Let’s face it: Some people “get” what you need when you speak out and others don’t and never will.
If I don’t have it right yet, I wonder if you are especially annoyed when the unsolicited advice shows that the listener doesn’t take into consideration your circumstance, when they know it, or the dynamic between you and the person you might be grousing about. For example, if you need a salary and you work for a horrible boss, to suggest you should quit tomorrow without another source of income is irrational. If your sister, whom you love, is currently driving you crazy by being aggravating to say, “You should never see her again,” is so off the mark and inappropriate that you are now more annoyed at the listener than you are at either the boss or sister. [Maybe they’ve done you a favor?]
One major peeve of mine is waiting for a person who you have planned to meet and is late. It is so awful.
Last week, I waited for nearly half an hour for someone. I was getting ready to leave the restaurant when the person arrived. Her hair was still wet from her shower !!!!!
I once flew on a very early flight out of New York for an early meeting in Cleveland. I arrived on time and was kept waiting for over an hour. When the client arrived he simply said “Sorry, I had a late start!!!!!!!!!!!!”
The time issue is a huge peeve of mine………………….
Ann L,
I agree with you–wasting a person’s time is a way of stealing from them. One of the mentors I most respect “fired” the student he mentors because he was late too many times. The last time, the mentor waited for the student for 10 minutes and left. When the fellow called to tell him he was there five minutes later, the mentor said, “This isn’t working for me.”
Further, that’s what cell phones are for. Letting the person you are meeting know what’s happening–traffic jam, that there are no busses or cabs, that a client called as you were walking out the door or a friend in distress–frees them to do something else or to cancel the whole thing if they need to get back to work.
I had friends who kept us waiting at busy restaurants for up to an hour on Saturday nights.
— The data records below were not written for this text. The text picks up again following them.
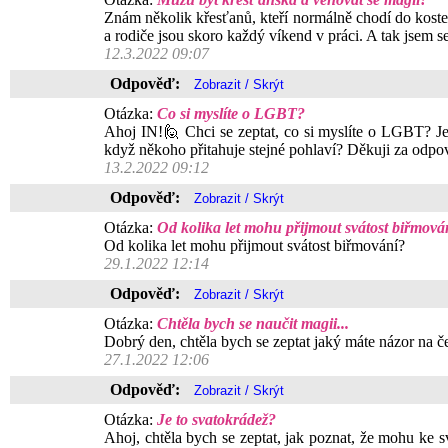
Znám několik křesťanů, kteří normálně chodí do kostel
a rodiče jsou skoro každý víkend v práci. A tak jsem s
12.3.2022 09:07
Odpověď:
Otázka:
Co si myslíte o LGBT?
Ahoj IN!🙋 Chci se zeptat, co si myslíte o LGBT? Je 
když někoho přitahuje stejné pohlaví? Děkuji za odp
13.2.2022 09:12
Odpověď:
Otázka:
Od kolika let mohu přijmout svátost biřmová
Od kolika let mohu přijmout svátost biřmování?
29.1.2022 12:14
Odpověď:
Otázka:
Chtěla bych se naučit magii...
Dobrý den, chtěla bych se zeptat jaký máte názor na če
27.1.2022 12:06
Odpověď:
Otázka:
Je to svatokrádež?
Ahoj, chtěla bych se zeptat, jak poznat, že mohu ke s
This was a habit with them. We finally got smart and agreed to meet them only at their house or ours for drinks first. Otherwise, the stress of wasting a table and feeling under pressure to drink more than we wanted to or to order appetizers we didn’t want spoiled the evening for us.
Jeanne,
My biggest pet peeve has to do with Chicago, a city I’ve always enjoyed visiting and of which I have especially sad memories at this moment.
I suppose it was somebody in Chicago who foisted off upon us “Chicago Style” as being the right way to write English. I was taught otherwise, am used to the way I was taught, and more importantly like it better. I find this Chicago stuff confusing, illogical, and impossibly difficult to remember in detail and get right. Furthermore, it also makes it harder for me as a reader to understand the nuances of an author is about.
Then this business of not using Latin words like “circa” when they’re appropriate is also for the birds. I spent five miserable years trying to learn Latin and hated it, but long afterwards learned that it wasn’t lost time. Studying Latin taught me to appreciate how words evolved, acquired their meanings and became the rich things they are. Now those Chicago people want me to forget what Latin taught me?
I live in New York. I don’t see why I should take orders from those parvenu upstarts in the Midwest when I write? Why don’t more people complain?